- MATERIAL PROVIDED:
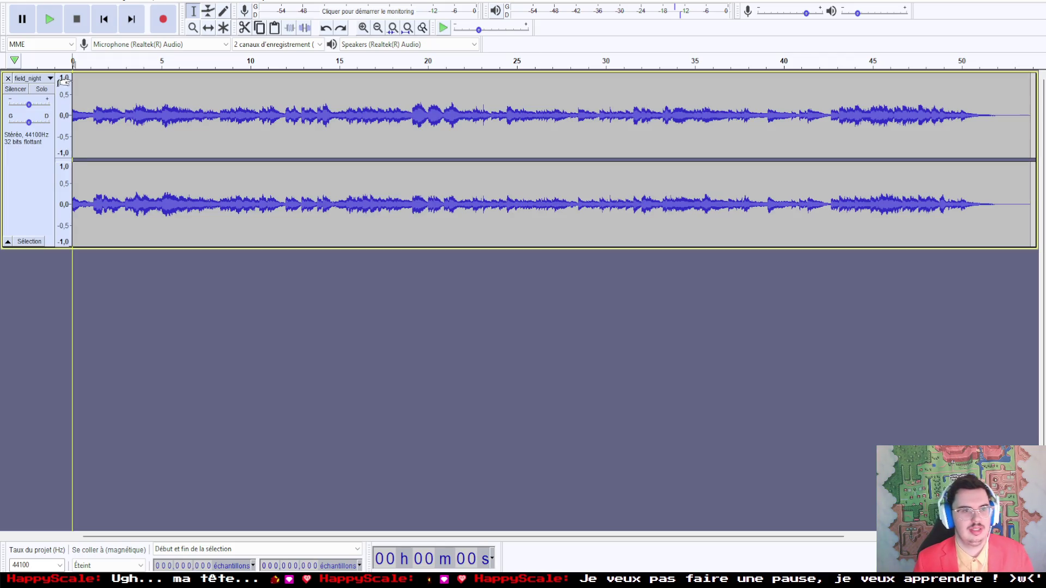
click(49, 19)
--
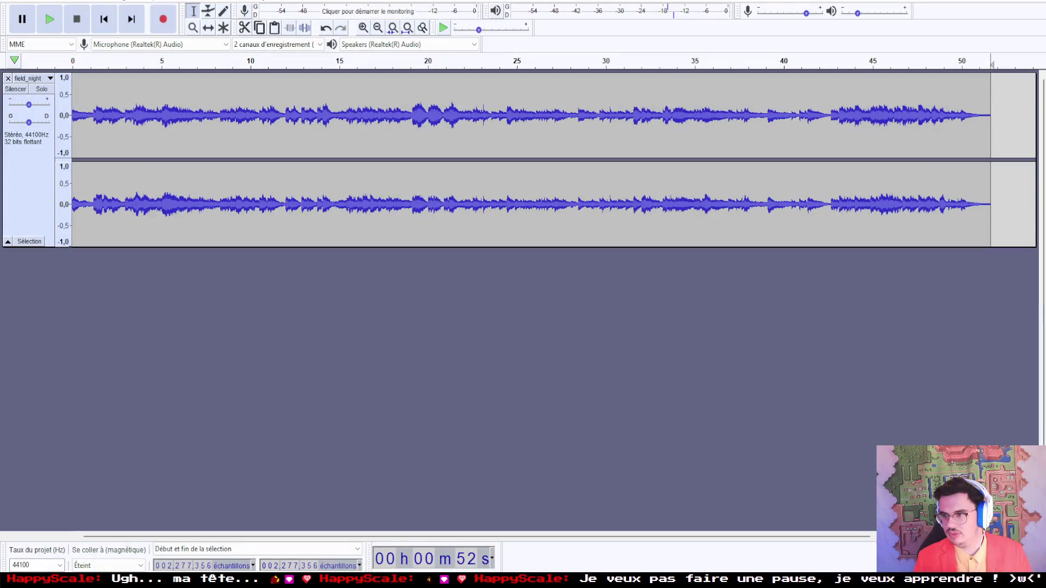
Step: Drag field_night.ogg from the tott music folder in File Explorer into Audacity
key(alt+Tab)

- WHAT THE TASK REQUIRES: Could you restate word for word the lines above from the one containing "Step: Drag field_night.ogg" through the one containing "key(alt+Tab)", both included, and nothing else?

- SOLUTION TO THIS EXERCISE:
Step: Drag field_night.ogg from the tott music folder in File Explorer into Audacity
key(alt+Tab)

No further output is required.